● WORK REQUEST
The records must be returned word for word.

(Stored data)
★ ★ ★ ★ ★ ★ ★

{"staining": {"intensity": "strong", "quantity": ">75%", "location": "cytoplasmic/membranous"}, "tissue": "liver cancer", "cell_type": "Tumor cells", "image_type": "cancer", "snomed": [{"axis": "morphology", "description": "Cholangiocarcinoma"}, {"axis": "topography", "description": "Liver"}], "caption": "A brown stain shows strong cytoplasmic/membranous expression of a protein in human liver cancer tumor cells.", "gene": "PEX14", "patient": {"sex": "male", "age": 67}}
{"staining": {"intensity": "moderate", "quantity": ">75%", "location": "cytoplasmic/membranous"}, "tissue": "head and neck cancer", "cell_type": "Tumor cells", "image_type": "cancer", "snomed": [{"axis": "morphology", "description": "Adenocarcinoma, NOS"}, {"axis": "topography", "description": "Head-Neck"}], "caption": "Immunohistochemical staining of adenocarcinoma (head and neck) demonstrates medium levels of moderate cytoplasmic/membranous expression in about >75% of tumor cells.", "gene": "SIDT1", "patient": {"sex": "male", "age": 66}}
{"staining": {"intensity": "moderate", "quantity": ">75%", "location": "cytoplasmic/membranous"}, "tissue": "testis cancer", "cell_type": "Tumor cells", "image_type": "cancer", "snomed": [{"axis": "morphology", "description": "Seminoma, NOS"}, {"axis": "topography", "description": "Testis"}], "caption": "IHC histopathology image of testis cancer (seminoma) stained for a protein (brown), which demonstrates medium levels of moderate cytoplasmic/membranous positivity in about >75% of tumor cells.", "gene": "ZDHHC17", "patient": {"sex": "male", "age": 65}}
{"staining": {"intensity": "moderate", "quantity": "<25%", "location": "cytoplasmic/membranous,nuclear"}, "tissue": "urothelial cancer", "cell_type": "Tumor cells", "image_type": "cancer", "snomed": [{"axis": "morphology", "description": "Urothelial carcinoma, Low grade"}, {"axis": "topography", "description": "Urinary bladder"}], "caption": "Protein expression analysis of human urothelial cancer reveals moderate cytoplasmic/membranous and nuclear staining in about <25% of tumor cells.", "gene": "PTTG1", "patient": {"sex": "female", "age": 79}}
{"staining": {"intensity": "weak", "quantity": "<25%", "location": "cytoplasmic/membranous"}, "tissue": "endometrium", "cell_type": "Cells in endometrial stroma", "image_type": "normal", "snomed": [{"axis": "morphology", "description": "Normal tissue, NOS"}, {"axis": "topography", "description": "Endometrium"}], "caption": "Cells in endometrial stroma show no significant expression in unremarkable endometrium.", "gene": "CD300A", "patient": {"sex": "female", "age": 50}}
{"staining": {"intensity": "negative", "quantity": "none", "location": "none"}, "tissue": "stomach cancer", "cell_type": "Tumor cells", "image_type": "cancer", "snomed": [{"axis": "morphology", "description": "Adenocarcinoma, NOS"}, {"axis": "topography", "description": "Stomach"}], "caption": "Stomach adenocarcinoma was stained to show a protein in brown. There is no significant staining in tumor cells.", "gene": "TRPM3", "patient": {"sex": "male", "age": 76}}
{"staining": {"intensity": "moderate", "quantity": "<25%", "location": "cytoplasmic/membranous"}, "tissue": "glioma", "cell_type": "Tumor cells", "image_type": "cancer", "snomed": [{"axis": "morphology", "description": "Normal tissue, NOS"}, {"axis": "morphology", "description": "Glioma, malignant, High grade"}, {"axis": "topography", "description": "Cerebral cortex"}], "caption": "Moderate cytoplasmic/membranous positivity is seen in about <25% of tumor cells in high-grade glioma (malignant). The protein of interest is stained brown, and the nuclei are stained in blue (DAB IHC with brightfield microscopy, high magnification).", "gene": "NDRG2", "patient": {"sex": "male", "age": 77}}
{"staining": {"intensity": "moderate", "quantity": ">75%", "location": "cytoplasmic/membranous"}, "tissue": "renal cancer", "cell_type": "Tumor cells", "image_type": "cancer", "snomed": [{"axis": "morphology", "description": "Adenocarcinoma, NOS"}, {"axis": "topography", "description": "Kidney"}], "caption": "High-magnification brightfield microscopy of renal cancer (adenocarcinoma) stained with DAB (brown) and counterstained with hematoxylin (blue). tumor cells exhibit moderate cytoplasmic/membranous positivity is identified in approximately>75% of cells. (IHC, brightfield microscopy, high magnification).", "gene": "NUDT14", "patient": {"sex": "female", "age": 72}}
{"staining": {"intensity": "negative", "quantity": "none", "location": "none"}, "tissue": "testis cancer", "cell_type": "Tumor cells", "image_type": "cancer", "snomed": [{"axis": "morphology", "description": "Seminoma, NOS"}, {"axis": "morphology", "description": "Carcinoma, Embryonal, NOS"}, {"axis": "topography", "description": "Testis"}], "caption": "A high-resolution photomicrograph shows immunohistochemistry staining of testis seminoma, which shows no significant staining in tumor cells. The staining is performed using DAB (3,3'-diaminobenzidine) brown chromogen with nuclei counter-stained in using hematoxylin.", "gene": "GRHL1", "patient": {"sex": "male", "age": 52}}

★ ★ ★ ★ ★ ★ ★

● REPLY
{"staining": {"intensity": "strong", "quantity": ">75%", "location": "cytoplasmic/membranous"}, "tissue": "liver cancer", "cell_type": "Tumor cells", "image_type": "cancer", "snomed": [{"axis": "morphology", "description": "Cholangiocarcinoma"}, {"axis": "topography", "description": "Liver"}], "caption": "A brown stain shows strong cytoplasmic/membranous expression of a protein in human liver cancer tumor cells.", "gene": "PEX14", "patient": {"sex": "male", "age": 67}}
{"staining": {"intensity": "moderate", "quantity": ">75%", "location": "cytoplasmic/membranous"}, "tissue": "head and neck cancer", "cell_type": "Tumor cells", "image_type": "cancer", "snomed": [{"axis": "morphology", "description": "Adenocarcinoma, NOS"}, {"axis": "topography", "description": "Head-Neck"}], "caption": "Immunohistochemical staining of adenocarcinoma (head and neck) demonstrates medium levels of moderate cytoplasmic/membranous expression in about >75% of tumor cells.", "gene": "SIDT1", "patient": {"sex": "male", "age": 66}}
{"staining": {"intensity": "moderate", "quantity": ">75%", "location": "cytoplasmic/membranous"}, "tissue": "testis cancer", "cell_type": "Tumor cells", "image_type": "cancer", "snomed": [{"axis": "morphology", "description": "Seminoma, NOS"}, {"axis": "topography", "description": "Testis"}], "caption": "IHC histopathology image of testis cancer (seminoma) stained for a protein (brown), which demonstrates medium levels of moderate cytoplasmic/membranous positivity in about >75% of tumor cells.", "gene": "ZDHHC17", "patient": {"sex": "male", "age": 65}}
{"staining": {"intensity": "moderate", "quantity": "<25%", "location": "cytoplasmic/membranous,nuclear"}, "tissue": "urothelial cancer", "cell_type": "Tumor cells", "image_type": "cancer", "snomed": [{"axis": "morphology", "description": "Urothelial carcinoma, Low grade"}, {"axis": "topography", "description": "Urinary bladder"}], "caption": "Protein expression analysis of human urothelial cancer reveals moderate cytoplasmic/membranous and nuclear staining in about <25% of tumor cells.", "gene": "PTTG1", "patient": {"sex": "female", "age": 79}}
{"staining": {"intensity": "weak", "quantity": "<25%", "location": "cytoplasmic/membranous"}, "tissue": "endometrium", "cell_type": "Cells in endometrial stroma", "image_type": "normal", "snomed": [{"axis": "morphology", "description": "Normal tissue, NOS"}, {"axis": "topography", "description": "Endometrium"}], "caption": "Cells in endometrial stroma show no significant expression in unremarkable endometrium.", "gene": "CD300A", "patient": {"sex": "female", "age": 50}}
{"staining": {"intensity": "negative", "quantity": "none", "location": "none"}, "tissue": "stomach cancer", "cell_type": "Tumor cells", "image_type": "cancer", "snomed": [{"axis": "morphology", "description": "Adenocarcinoma, NOS"}, {"axis": "topography", "description": "Stomach"}], "caption": "Stomach adenocarcinoma was stained to show a protein in brown. There is no significant staining in tumor cells.", "gene": "TRPM3", "patient": {"sex": "male", "age": 76}}
{"staining": {"intensity": "moderate", "quantity": "<25%", "location": "cytoplasmic/membranous"}, "tissue": "glioma", "cell_type": "Tumor cells", "image_type": "cancer", "snomed": [{"axis": "morphology", "description": "Normal tissue, NOS"}, {"axis": "morphology", "description": "Glioma, malignant, High grade"}, {"axis": "topography", "description": "Cerebral cortex"}], "caption": "Moderate cytoplasmic/membranous positivity is seen in about <25% of tumor cells in high-grade glioma (malignant). The protein of interest is stained brown, and the nuclei are stained in blue (DAB IHC with brightfield microscopy, high magnification).", "gene": "NDRG2", "patient": {"sex": "male", "age": 77}}
{"staining": {"intensity": "moderate", "quantity": ">75%", "location": "cytoplasmic/membranous"}, "tissue": "renal cancer", "cell_type": "Tumor cells", "image_type": "cancer", "snomed": [{"axis": "morphology", "description": "Adenocarcinoma, NOS"}, {"axis": "topography", "description": "Kidney"}], "caption": "High-magnification brightfield microscopy of renal cancer (adenocarcinoma) stained with DAB (brown) and counterstained with hematoxylin (blue). tumor cells exhibit moderate cytoplasmic/membranous positivity is identified in approximately>75% of cells. (IHC, brightfield microscopy, high magnification).", "gene": "NUDT14", "patient": {"sex": "female", "age": 72}}
{"staining": {"intensity": "negative", "quantity": "none", "location": "none"}, "tissue": "testis cancer", "cell_type": "Tumor cells", "image_type": "cancer", "snomed": [{"axis": "morphology", "description": "Seminoma, NOS"}, {"axis": "morphology", "description": "Carcinoma, Embryonal, NOS"}, {"axis": "topography", "description": "Testis"}], "caption": "A high-resolution photomicrograph shows immunohistochemistry staining of testis seminoma, which shows no significant staining in tumor cells. The staining is performed using DAB (3,3'-diaminobenzidine) brown chromogen with nuclei counter-stained in using hematoxylin.", "gene": "GRHL1", "patient": {"sex": "male", "age": 52}}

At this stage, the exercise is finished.